Lexi saw the muscles leap in her uncle’s cheek and knew he was clenching his jaw. Just as she was clenching hers. She made herself relax. A little.

“No one can change the past,” Uncle Richard said in a gravelly sort of way, somber and serious. “We can only move forward, I’m afraid.”

Atlas accepted a drink from the wide-eyed footman, but Lexi noticed he didn’t take a sip of it. He only played with it in his hand, swirling the amber liquid this way, then that, as if he was enjoying a relaxing evening surrounded by loved ones.

“To the future,” he said in that same mild tone with its darker edge, then lifted his tumbler toward the light.

It was the most awkward toast in history. The room was silent, but filled with tension. So much tension Lexi was half-afraid it would choke them all where they stood.

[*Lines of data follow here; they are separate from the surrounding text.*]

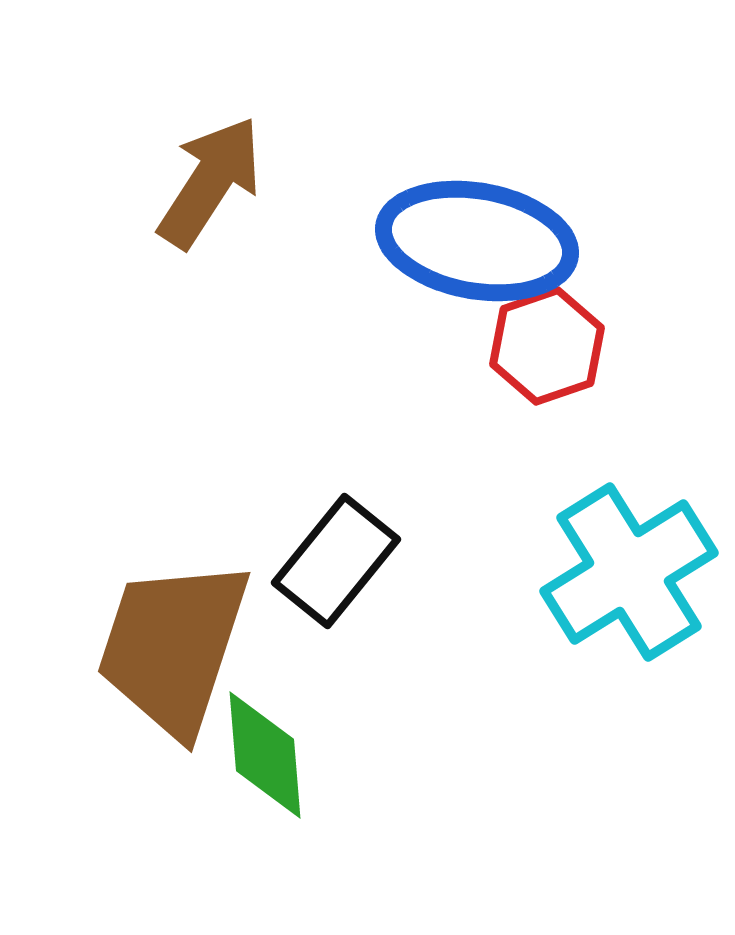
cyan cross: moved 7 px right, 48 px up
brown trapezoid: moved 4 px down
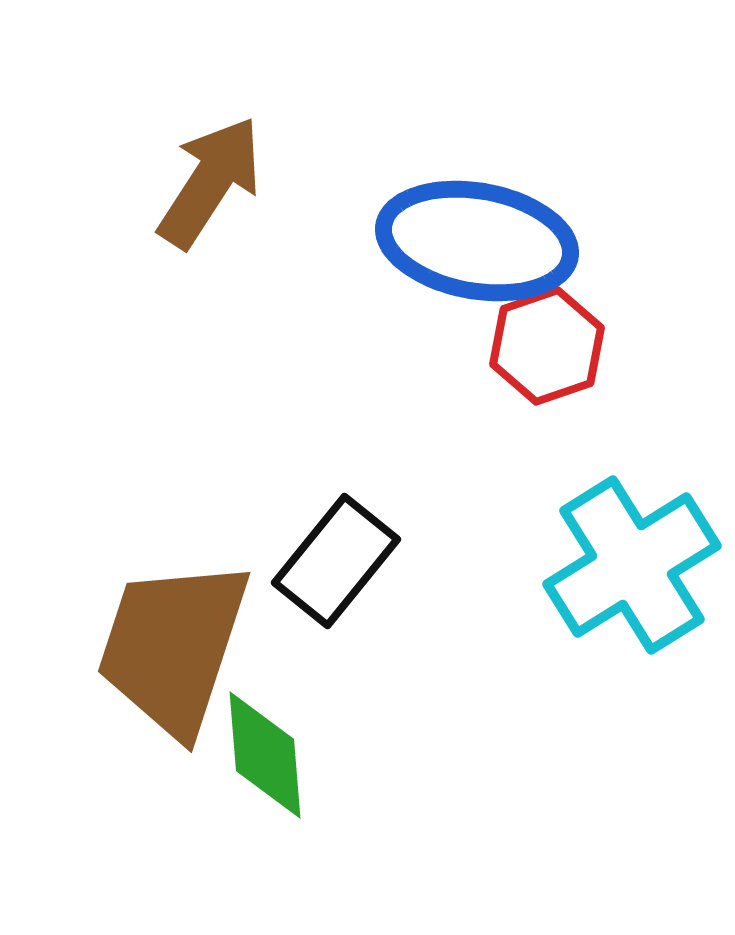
cyan cross: moved 3 px right, 7 px up
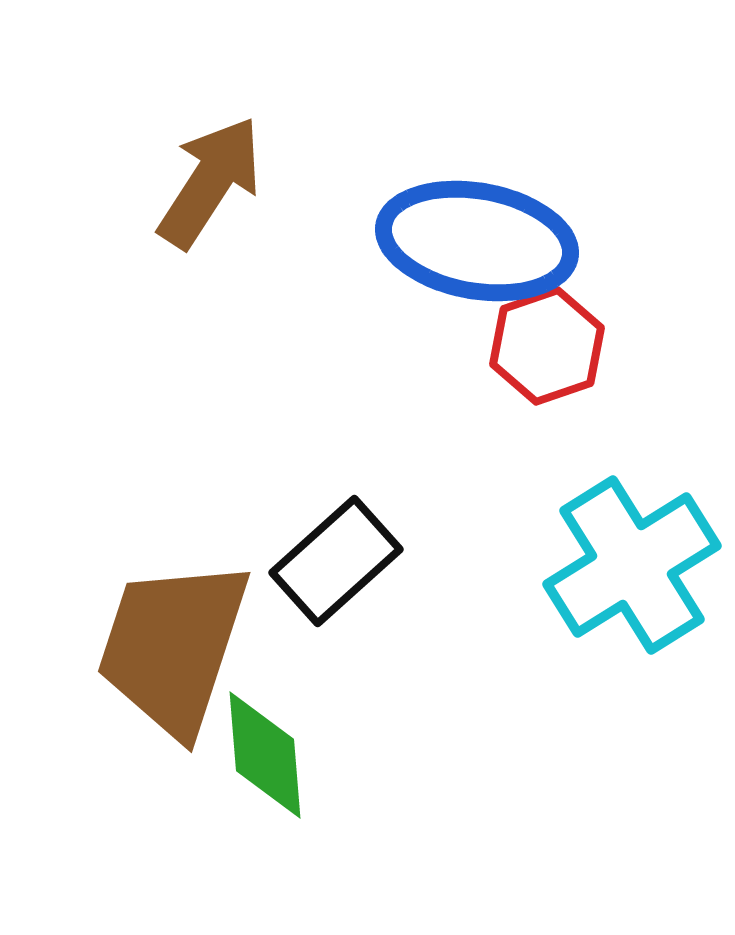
black rectangle: rotated 9 degrees clockwise
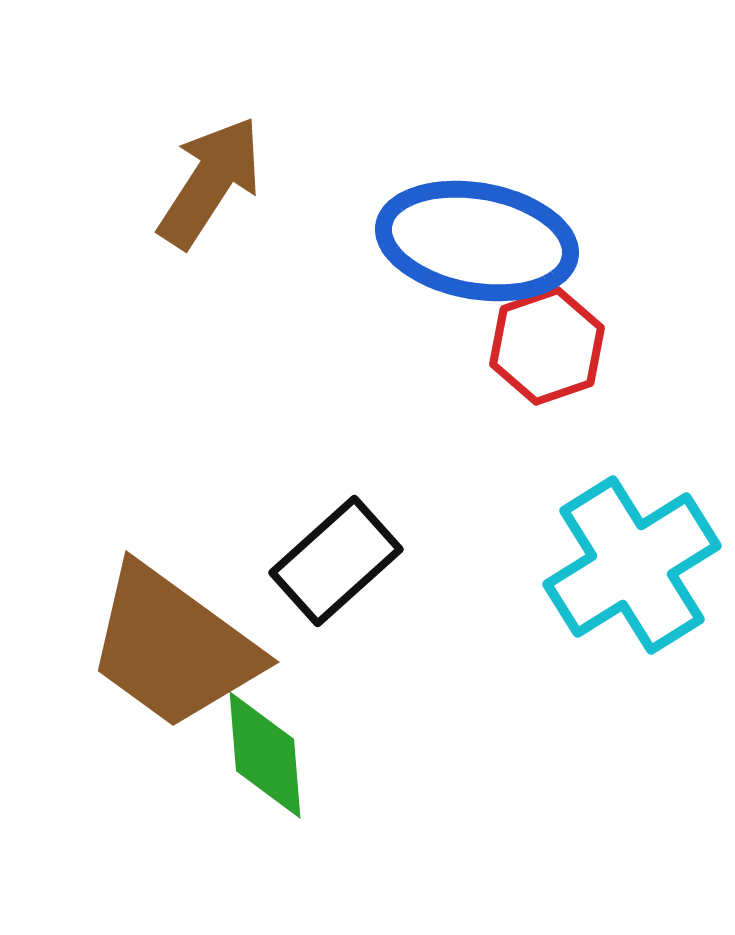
brown trapezoid: rotated 72 degrees counterclockwise
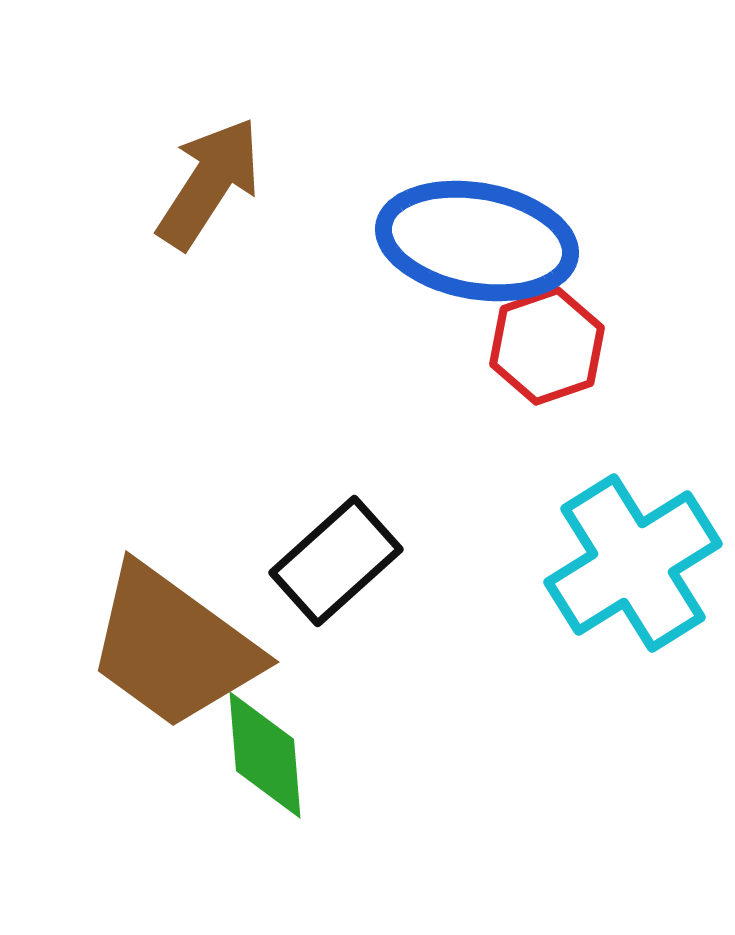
brown arrow: moved 1 px left, 1 px down
cyan cross: moved 1 px right, 2 px up
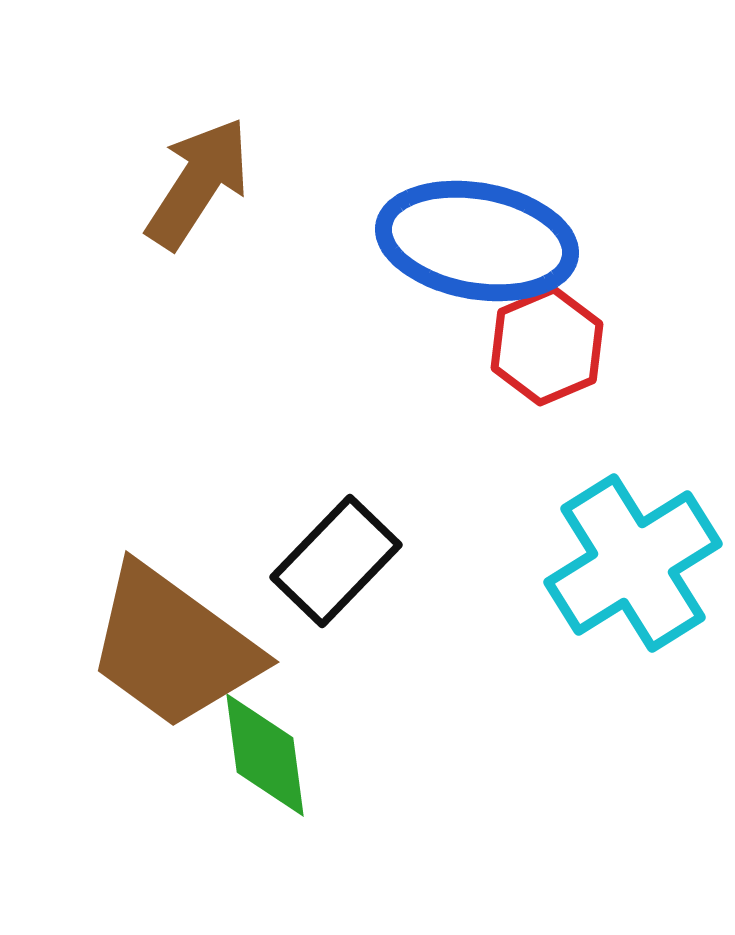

But no. Dutifully, helplessly, everyone lifted their glasses. Even Harry, though he still wore that same dark scowl on his face.

Even Lexi, though she knew better.

Atlas didn’t say another word. He simply stood there a scant inch or two in front of the door—almost as if he was blocking it. It felt as if he was. He was dark and commanding and entirely too enigmatic, especially when all he did was swirl his drink around and let his black, fulminating gaze land on whomever he chose.

As if he was taking mental notes, none of them flattering, and committing them to memory where he stood.